Bench Memos

Law & the Courts

More Hijinks from Liberal Sixth Circuit Judges

In a quiet order on Monday, Justice Kavanaugh granted the state of Ohio’s unopposed application to recall and stay the Sixth Circuit’s mandate to grant habeas relief to August Cassano on his conviction and sentence to death for murdering a fellow prisoner in 1997.

Why, you might wonder, did Ohio have to go to the Supreme Court for this relief when Cassano himself did not oppose it? Two reasons: Judge Eric Clay and Judge Bernice Donald.

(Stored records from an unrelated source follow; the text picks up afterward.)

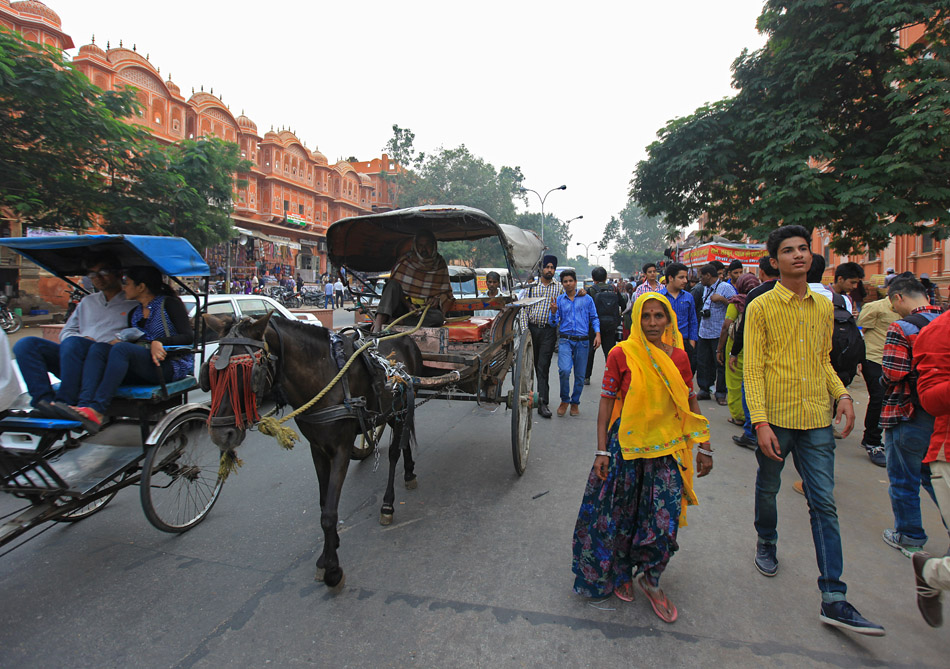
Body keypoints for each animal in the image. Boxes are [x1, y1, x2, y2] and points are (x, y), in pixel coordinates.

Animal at [205, 310, 424, 588]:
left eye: (246, 372)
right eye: (211, 372)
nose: (220, 434)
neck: (325, 377)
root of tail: (404, 336)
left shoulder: (341, 449)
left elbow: (329, 512)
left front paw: (332, 570)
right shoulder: (317, 448)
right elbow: (323, 503)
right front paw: (329, 551)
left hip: (401, 409)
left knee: (395, 451)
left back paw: (388, 503)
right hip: (396, 410)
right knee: (404, 440)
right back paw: (409, 472)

In a divided panel opinion in June (in Cassano v. Shoop) that reversed the district court, Clay and Donald combined to rule that Cassano was unconstitutionally deprived of his right to represent himself in his murder trial. They “conditionally” granted Cassano’s petition for a writ of habeas corpus, unless Ohio retries him. Judge Eugene Siler, in dissent, objected that Cassano had not clearly, unequivocally, and timely invoked his right (as Supreme Court precedent requires) and further that the Ohio supreme court did not unreasonably conclude that Cassano had failed to invoke his right (as required by the standard for federal habeas relief under AEDPA, the Antiterrorism and Effective Death Penalty Act of 1996).

On August 26, the Sixth Circuit denied en banc review, over powerful dissents by Judge Richard Griffin and Judge Amul Thapar. (See pp. 34-46 of this Appendix.)  Griffin notes that “the Supreme Court has reversed us twenty-two times for not applying the deference to state-court decisions mandated by AEDPA” and that twelve of those reversals “were by per curiam decisions on petitions for writs of certiorari.” It’s a safe bet that Cassano will add to both totals.

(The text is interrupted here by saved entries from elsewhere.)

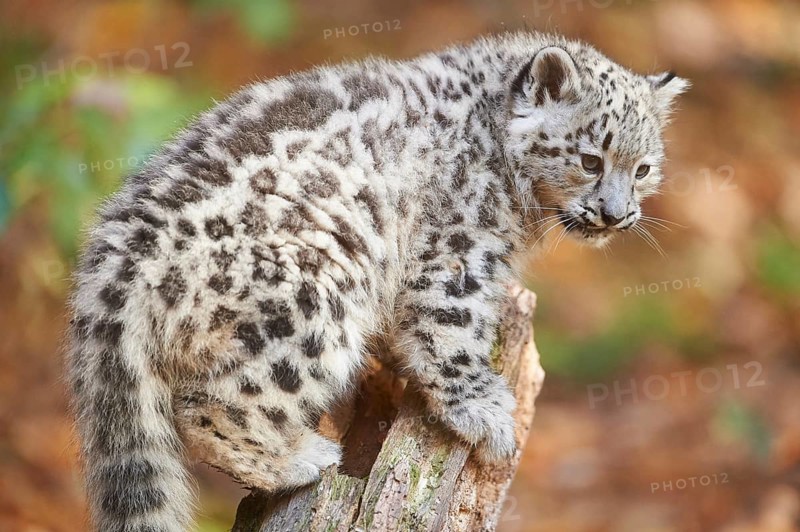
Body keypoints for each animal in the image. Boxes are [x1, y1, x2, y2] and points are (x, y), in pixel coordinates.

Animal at [65, 31, 688, 531]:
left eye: (643, 168)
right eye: (590, 159)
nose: (616, 214)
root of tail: (107, 277)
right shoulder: (454, 256)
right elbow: (451, 332)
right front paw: (488, 415)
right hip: (316, 296)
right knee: (208, 404)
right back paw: (296, 459)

On August 27, Ohio moved to stay the Sixth Circuit’s mandate pending its filing of a certiorari petition in the Supreme Court. A stay would cause no harm to Cassano, who is serving a life sentence for a previous murder. But issuance of the mandate would start the six-month clock on a retrial of Cassano and thus would require Ohio to start devoting resources to prepare for a retrial that would not have to take place at all in the likely event that the Supreme Court would grant Ohio’s certiorari petition some months from now and ultimately reverse.

Clay and Donald denied Ohio’s request for a stay and its unopposed motion to reconsider the denial of the stay. So Ohio had to go to the Supreme Court to get the elementary relief that Clay and Donald did not provide, even though Cassano did not oppose it.